Two years ago, I helped transport tung nuts from rural collection points to a factory where they were to be produced. I did it as a bit of a research project to get to know more about the inner workings of the local tung oil industry. There were few people willing to give clear information otherwise.
The important facts I was able to learn were what quality of tung nuts the factories will and will not buy and the best areas to find the best quality nuts. Ironically, the Sanjiang County area, stretching up into Southeastern Guizhou Province, is a huge base for tung nut production, but they are almost all shipped out of the area for processing.
Unfortunately, when we took our nuts to the crushing factory, they grabbed a few nuts off the top of one of the trucks as the sample for quality testing. We had just happened to throw a few last bags of random nuts up on top of a mound of high quality nuts. So, they tested from the very few bags of poor quality nuts, when there were tons of excellent quality nuts just below. Thus began a three-day struggle to get the money we deserved out of those nuts, but I guess that is just one of those obstacles which always seem to come up in business.
Anyway, they tried to convince me that the nuts we had were poor quality, as were all the nuts they had seen from the area from which we brought them. In reality, the majority of our tung nuts were far better quality than the mounds filling their factory floor.

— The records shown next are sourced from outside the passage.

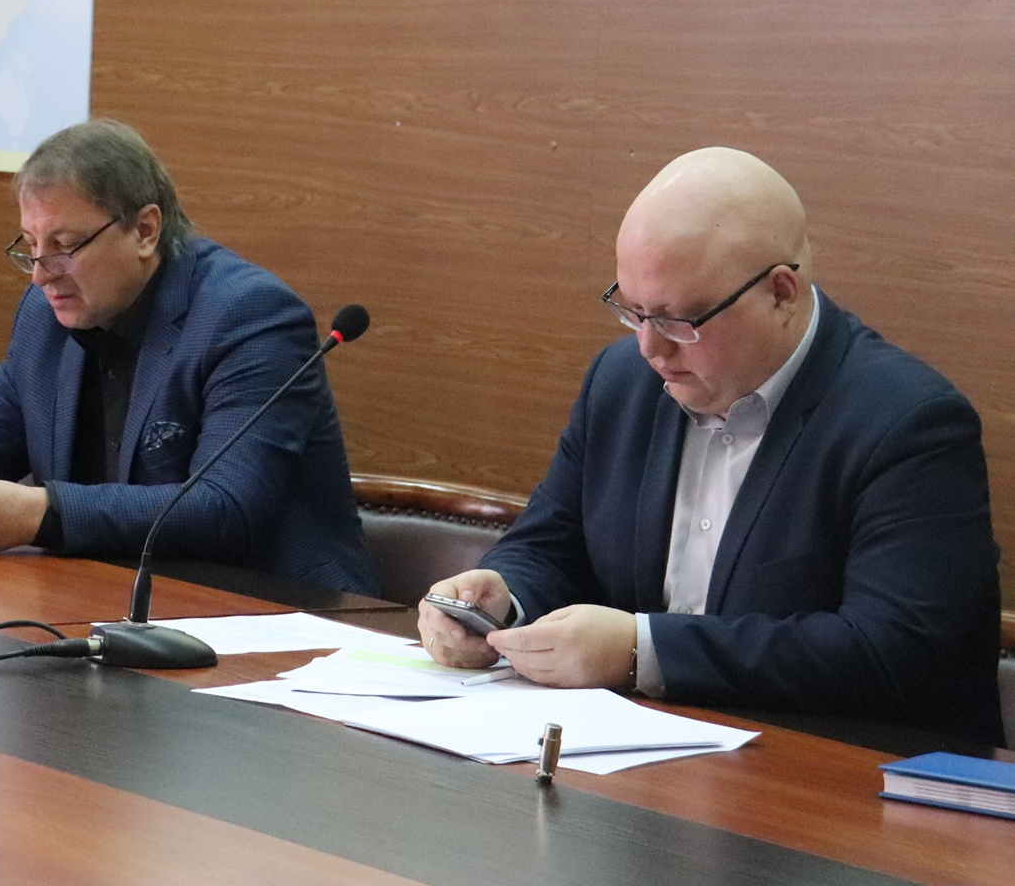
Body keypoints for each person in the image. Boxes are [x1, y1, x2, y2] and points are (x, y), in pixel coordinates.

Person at [418, 147, 1002, 745]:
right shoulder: (622, 383)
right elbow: (553, 544)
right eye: (633, 312)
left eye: (679, 320)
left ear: (781, 294)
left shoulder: (908, 424)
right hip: (638, 758)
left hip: (840, 774)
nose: (650, 348)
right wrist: (500, 597)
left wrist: (641, 651)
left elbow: (888, 654)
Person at [0, 119, 378, 594]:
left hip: (279, 615)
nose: (41, 275)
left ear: (145, 230)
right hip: (110, 597)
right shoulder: (47, 313)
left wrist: (39, 512)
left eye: (64, 246)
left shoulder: (249, 316)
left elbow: (224, 508)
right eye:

Sanjiang County, where our consulting business is based, has some large areas of excellent quality tung nuts, but the real high volume seems to come out of Guizhou Province. The trick is that the closest producer to Guizhou Province's Congjiang, Rongjiang, and Liping counties is across the provincial border, through our county, and down to the cities. There is no decent sized operation any closer. So, though Sanjiang is not as big a producer as some nearby counties, all their tung nuts flow through here.